Le señalo, abro mi boca y apunto a mis dientes torcidos y manchados de sangre. Sacudo la cabeza y él se presiona contra la ventana, buscando entre los bolsillos alguna otra arma con la que poder atacarme. Suspiro. Esto no está funcionando.

—A salvo… —le digo—. Te mantengo… a salvo —consigo pronunciar.

Me pongo de pie y me voy hasta el tocadiscos. Excavo entre mi colección de vinilos y saco un álbum. En el tocadiscos, tengo enganchado unos auriculares de diadema, que tomo y pongo en las orejas de Arthur.

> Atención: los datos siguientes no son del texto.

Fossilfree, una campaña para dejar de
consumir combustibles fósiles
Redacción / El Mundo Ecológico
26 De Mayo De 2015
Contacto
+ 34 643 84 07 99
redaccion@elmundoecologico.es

Él aún está congelado, con los ojos muy abiertos. El tocadiscos empieza a sonar. Es Frank Sinatra. Me gusta mucho su voz. Es tranquila y relajante. Y espero que a Arthur también le guste. Me siento en el asiento que había estado ocupando antes y me vuelvo a tumbar. Puedo escuchar a "La voz" a través de los audífonos, como una suave melodía embrujando mis sentidos.

Fly me to the moon… Let me play among the stars…

—A salvo —murmuro cerrando los ojos—. Mantenerte… a salvo…

Let me see what spring is like… On a, Jupiter and Mars…

Cuando los abro, me encuentro a Arthur cerca de mí, con un cuchillo en la mano y mirándome fijamente.

In other words… Hold my hand…

—¿Qué eres tú? —susurra. El terror se ha desvanecido de sus ojos y su rostro, y la determinación se ha apoderado de él.

In other words… Baby… Kiss me…

Intento sonreírle, pero no puedo. Solo me levanto y desaparezco de mi casa, caminando hasta el aparcamiento del aeropuerto. Seré un zombi, estaré muerto, pero sé cuando la gente necesita su espacio para pensar. Yo mismo lo necesitaba.